---------- Estratto della pagina ----------

Catania in crisi, Pulvirenti esplode in trasmissione: "Giornalista ridicolo"

Il Catania naviga in acque agitate ed il presidente Pulvirenti esplode la sua rabbia in una trasmissione locale con roventi polemiche, insultando un giornalista.
Nervi tesi in casa Catania, che continua ad occupare l'ultimo posto in classifica nonostante il cambio di allenatore. Il presidente Antonio Pulvirenti si è reso protagonista di un vero e proprio 'show' nel corso della trasmissione di 'Telecolor', che solitamente tratta i fatti della squadra rossazzurra.

Ospite di 'Corner', il vulcanico patron è subito entrato a gamba tesa sugli interlocutori: "Le pagelle di questa trasmissione sono offensive e ridicole, dettate da un'analisi che pensa solo al risultato e non alla situazione reale della squadra. Per esempio il voto al tecnico fa un'analisi molto superficiale della situazione. E' solo un momento di cabaret, se dobbiamo ridere ridiamo".

----------

Prosegui l'articolo sullo sfogo di Pulvirenti in diretta a "Corner", ripartendo subito dopo l'ultima frase riportata.

---------- Righe estratte ----------

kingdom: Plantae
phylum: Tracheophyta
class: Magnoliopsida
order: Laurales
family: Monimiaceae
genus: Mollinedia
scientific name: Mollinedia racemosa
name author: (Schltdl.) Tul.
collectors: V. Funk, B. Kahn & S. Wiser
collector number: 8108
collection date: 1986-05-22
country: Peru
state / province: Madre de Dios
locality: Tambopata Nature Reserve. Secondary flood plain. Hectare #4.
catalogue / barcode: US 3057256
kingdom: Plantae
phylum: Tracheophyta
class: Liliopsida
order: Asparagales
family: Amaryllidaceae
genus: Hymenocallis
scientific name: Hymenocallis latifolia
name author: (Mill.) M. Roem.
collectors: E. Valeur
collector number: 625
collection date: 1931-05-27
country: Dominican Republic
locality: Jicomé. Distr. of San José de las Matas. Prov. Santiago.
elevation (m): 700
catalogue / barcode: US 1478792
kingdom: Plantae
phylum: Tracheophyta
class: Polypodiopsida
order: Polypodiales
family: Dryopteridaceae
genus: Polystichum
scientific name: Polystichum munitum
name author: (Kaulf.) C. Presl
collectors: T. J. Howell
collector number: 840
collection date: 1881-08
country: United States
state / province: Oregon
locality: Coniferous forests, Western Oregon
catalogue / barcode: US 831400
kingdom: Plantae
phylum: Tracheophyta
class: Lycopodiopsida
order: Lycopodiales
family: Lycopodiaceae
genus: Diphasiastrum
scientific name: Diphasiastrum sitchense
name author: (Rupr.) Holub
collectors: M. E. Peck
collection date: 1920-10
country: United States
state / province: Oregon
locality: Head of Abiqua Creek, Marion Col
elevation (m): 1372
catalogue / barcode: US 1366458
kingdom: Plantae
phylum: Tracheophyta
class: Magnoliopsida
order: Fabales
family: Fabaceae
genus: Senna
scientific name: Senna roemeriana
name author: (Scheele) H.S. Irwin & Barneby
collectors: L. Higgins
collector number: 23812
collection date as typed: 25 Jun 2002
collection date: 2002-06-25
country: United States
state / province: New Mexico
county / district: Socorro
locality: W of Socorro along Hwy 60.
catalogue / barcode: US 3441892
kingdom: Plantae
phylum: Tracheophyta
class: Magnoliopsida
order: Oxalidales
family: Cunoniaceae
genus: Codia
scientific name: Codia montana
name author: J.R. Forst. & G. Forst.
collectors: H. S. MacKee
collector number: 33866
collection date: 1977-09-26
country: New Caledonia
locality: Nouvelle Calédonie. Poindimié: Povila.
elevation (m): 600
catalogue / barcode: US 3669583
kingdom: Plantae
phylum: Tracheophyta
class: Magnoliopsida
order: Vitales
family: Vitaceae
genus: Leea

----------

→ **Risposta**
Pulvirenti continua poi attaccando duramente l'autore dell'articolo: "Il giornalista che ha scritto queste cose (Alessandro Vagliasindi, ndr) è ridicolo, solo ridicolo. Continua ad essere ridicolo, offende il Catania, non ha nessun titolo per scrivere queste cose. Figuriamoci se devo sentire le cose che dice, non ho mai guardato questa trasmissione". Lo stesso Vagliasindi, oggetto degli strali presidenziali, in tutta risposta ha minacciato querele, chiedendo maggior rispetto per sè e per il suo lavoro.

Ma il presidente rossazzurro non ha placato la sua verve dialettica, soffermandosi sul difficile momento vissuto dalla squadra: "L’unico rammarico che ho è non aver cambiato prima l’allenatore. Non ho nulla contro il Maran uomo. Parlo riferendomi alla condizione fisica, ho visto una squadra preparata male dal punto di vista atletico e la prova ne sono i tanti infortuni che hanno impedito a De Canio di avere anche solo gli uomini per allenarsi bene".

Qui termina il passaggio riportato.